• [Assignment]:
Look through the lines below and extract each one that contains "succulent".

Before and after object boxes:
/---

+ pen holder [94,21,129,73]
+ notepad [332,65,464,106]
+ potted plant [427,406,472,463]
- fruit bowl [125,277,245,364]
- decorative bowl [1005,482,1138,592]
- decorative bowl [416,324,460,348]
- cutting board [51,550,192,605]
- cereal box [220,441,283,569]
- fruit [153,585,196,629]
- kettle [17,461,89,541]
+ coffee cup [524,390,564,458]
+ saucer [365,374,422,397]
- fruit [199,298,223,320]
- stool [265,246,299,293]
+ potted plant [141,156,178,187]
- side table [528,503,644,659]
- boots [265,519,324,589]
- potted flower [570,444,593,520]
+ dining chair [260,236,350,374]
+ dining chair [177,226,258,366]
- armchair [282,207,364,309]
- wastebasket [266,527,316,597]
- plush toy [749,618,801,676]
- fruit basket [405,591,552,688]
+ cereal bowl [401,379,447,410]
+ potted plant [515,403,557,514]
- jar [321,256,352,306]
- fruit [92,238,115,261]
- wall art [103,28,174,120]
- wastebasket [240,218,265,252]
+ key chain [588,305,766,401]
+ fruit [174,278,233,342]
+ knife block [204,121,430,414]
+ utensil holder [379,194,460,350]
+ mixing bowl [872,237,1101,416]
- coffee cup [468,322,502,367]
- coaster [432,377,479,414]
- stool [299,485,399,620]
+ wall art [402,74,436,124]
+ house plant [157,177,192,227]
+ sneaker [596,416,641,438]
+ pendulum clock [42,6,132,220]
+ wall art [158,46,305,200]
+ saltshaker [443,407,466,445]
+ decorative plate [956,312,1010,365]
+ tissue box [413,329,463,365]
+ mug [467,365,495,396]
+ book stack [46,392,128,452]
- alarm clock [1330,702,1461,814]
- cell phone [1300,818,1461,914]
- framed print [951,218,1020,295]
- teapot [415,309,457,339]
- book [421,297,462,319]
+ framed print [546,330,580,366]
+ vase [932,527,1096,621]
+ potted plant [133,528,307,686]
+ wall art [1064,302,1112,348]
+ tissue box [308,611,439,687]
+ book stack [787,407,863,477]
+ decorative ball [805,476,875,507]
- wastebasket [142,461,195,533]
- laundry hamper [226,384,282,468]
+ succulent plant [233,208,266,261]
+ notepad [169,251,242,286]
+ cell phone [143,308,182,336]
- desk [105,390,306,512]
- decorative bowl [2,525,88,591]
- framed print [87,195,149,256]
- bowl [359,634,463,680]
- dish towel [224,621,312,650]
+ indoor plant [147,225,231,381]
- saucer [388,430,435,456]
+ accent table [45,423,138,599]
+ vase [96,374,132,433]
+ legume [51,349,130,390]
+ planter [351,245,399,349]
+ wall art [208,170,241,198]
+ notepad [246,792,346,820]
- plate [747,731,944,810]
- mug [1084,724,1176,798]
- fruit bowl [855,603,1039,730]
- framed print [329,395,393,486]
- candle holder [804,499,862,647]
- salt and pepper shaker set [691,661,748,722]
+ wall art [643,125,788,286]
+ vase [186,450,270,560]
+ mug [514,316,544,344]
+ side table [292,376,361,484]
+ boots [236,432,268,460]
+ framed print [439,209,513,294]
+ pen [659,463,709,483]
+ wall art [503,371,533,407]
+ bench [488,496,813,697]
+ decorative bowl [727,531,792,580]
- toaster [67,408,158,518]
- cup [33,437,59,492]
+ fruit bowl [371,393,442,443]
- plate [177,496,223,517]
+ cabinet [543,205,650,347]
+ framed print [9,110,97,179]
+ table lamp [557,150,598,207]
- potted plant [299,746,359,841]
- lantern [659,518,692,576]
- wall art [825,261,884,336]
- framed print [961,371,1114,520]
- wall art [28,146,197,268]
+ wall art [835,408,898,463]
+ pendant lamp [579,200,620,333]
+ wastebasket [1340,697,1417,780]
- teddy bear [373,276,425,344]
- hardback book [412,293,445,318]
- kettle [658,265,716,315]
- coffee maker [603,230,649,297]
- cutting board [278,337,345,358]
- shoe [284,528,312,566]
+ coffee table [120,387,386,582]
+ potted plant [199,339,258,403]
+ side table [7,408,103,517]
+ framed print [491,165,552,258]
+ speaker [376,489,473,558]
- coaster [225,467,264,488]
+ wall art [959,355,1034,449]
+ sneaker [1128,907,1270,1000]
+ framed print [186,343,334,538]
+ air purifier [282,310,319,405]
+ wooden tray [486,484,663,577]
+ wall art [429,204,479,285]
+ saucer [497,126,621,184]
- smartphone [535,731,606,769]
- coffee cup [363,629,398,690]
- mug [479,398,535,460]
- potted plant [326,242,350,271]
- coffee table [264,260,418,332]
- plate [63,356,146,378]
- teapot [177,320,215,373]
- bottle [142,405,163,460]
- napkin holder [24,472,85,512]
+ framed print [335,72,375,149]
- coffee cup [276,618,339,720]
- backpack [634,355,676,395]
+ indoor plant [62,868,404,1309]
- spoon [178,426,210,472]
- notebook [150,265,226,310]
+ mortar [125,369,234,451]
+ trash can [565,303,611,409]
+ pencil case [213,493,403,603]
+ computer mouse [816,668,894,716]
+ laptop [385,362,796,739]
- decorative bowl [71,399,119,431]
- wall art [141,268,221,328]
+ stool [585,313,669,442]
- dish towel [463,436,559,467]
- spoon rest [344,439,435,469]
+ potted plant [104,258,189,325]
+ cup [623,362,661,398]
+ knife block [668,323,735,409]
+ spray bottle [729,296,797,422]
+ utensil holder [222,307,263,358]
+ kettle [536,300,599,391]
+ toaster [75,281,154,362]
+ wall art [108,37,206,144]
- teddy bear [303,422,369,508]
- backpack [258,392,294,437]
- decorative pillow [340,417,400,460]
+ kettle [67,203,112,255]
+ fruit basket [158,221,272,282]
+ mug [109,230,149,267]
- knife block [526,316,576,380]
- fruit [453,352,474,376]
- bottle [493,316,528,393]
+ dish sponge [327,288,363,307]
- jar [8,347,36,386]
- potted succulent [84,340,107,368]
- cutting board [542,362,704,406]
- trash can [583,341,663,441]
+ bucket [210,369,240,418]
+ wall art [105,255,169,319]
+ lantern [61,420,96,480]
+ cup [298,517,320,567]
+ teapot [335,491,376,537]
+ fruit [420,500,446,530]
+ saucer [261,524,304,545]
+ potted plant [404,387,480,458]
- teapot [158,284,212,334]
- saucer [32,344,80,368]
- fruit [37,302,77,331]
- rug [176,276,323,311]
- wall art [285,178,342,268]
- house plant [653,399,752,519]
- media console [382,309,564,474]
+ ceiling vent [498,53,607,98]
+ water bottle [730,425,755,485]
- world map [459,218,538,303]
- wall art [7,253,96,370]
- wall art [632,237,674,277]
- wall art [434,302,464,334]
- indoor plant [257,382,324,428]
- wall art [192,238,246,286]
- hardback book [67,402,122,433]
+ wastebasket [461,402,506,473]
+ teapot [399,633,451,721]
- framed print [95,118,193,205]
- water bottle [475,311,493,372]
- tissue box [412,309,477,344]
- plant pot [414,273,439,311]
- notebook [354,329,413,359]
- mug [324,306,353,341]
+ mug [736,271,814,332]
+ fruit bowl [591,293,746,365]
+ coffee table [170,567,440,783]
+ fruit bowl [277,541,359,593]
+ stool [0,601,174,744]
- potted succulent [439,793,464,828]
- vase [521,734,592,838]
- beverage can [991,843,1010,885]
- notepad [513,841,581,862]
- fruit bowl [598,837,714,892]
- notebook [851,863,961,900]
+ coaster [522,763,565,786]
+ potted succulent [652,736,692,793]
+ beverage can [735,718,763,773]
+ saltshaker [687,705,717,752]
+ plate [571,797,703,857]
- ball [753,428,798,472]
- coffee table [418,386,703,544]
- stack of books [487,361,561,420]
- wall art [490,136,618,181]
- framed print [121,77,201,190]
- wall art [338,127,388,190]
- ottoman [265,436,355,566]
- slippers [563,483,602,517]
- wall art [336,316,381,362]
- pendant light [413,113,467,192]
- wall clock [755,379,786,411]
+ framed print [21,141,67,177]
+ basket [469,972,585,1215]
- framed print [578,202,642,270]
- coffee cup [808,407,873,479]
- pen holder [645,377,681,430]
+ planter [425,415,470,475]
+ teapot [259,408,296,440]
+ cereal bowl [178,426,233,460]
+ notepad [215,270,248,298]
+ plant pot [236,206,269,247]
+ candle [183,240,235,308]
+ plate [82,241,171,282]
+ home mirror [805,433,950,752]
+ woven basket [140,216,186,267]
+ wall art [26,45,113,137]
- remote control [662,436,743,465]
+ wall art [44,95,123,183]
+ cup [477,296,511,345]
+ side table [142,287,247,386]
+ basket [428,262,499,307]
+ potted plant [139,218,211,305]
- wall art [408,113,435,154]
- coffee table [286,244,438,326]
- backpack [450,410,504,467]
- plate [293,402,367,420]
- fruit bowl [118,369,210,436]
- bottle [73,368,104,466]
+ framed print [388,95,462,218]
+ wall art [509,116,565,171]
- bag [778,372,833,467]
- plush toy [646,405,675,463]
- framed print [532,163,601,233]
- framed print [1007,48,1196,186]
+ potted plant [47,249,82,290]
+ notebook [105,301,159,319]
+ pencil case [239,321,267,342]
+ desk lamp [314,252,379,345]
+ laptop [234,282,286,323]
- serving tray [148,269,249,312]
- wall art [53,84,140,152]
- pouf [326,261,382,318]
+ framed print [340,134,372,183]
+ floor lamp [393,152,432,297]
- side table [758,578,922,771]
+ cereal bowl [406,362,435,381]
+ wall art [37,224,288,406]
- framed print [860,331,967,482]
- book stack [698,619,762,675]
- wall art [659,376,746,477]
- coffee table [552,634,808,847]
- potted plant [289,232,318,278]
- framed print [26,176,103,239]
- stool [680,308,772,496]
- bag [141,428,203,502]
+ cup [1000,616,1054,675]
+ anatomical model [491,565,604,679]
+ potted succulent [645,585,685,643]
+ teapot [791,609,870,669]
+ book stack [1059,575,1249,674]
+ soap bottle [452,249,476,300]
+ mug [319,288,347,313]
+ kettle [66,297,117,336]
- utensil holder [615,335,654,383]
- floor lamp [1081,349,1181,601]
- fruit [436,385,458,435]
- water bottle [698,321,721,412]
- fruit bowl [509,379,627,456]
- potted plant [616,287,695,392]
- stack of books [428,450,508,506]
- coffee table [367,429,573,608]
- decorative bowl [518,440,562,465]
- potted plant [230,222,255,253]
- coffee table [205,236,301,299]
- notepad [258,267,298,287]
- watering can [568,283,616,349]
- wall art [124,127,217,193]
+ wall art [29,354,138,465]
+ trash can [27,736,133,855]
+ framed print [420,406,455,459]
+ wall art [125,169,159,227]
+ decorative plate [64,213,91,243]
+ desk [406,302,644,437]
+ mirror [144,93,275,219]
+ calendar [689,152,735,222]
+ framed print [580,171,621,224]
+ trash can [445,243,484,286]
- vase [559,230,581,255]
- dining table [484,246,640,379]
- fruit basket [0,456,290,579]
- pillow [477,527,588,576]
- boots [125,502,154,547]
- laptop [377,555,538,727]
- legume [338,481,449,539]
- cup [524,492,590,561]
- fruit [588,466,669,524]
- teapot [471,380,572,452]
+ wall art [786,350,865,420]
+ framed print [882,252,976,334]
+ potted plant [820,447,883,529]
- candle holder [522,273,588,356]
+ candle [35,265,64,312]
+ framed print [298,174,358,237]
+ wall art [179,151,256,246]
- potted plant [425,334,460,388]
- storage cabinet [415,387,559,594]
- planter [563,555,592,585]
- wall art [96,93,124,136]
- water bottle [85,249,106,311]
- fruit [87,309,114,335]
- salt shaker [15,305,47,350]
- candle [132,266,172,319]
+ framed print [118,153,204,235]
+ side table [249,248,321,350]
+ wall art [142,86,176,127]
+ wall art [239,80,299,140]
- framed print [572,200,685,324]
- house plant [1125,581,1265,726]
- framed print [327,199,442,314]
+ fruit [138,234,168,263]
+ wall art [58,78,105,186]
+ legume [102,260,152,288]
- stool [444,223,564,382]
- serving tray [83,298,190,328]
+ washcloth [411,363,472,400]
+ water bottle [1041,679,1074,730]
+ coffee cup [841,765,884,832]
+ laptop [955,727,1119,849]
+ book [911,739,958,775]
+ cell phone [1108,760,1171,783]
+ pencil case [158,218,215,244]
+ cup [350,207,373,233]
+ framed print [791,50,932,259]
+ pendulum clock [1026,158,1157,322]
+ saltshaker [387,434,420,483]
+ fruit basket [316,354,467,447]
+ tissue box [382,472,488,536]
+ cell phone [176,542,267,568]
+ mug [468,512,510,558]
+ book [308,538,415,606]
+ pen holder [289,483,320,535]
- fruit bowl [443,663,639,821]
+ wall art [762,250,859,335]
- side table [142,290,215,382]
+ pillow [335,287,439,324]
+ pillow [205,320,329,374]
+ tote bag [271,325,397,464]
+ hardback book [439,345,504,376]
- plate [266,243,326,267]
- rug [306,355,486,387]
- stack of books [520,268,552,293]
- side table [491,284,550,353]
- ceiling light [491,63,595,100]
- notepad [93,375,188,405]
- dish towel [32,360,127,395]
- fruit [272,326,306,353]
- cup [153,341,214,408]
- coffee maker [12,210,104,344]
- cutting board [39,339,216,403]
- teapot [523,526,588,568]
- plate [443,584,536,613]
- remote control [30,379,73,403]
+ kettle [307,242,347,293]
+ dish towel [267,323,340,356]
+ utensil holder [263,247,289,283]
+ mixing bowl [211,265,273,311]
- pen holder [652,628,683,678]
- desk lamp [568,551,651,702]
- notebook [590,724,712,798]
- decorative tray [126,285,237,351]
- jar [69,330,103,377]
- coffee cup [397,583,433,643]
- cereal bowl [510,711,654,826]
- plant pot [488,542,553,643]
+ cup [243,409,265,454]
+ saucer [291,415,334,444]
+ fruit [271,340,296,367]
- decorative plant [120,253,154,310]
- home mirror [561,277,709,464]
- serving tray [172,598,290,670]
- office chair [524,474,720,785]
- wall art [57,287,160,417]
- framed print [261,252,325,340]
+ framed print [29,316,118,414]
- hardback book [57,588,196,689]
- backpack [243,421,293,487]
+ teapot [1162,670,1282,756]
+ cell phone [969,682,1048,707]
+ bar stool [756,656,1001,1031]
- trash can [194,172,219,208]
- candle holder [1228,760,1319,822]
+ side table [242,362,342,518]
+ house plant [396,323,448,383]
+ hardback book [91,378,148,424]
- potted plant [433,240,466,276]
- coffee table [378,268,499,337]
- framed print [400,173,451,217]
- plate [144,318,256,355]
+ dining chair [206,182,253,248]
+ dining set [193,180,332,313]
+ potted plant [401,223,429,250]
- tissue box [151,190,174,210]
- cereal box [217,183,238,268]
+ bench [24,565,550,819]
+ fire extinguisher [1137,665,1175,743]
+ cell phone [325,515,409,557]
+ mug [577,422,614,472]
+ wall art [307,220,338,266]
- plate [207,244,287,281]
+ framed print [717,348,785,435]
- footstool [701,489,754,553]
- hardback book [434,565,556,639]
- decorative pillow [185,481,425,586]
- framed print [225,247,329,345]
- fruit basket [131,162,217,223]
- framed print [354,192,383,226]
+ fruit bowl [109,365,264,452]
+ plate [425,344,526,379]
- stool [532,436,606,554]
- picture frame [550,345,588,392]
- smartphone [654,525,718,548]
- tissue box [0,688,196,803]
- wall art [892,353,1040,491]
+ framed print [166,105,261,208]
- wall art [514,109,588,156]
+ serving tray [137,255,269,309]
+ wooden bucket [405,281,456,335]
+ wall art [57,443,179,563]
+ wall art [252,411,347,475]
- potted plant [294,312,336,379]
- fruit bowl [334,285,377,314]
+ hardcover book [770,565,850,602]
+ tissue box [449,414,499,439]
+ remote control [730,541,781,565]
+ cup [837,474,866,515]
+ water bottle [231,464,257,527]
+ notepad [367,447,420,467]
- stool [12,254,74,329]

\---

• [The answer]:
+ succulent plant [233,208,266,261]
- potted succulent [84,340,107,368]
- potted succulent [439,793,464,828]
+ potted succulent [652,736,692,793]
+ potted succulent [645,585,685,643]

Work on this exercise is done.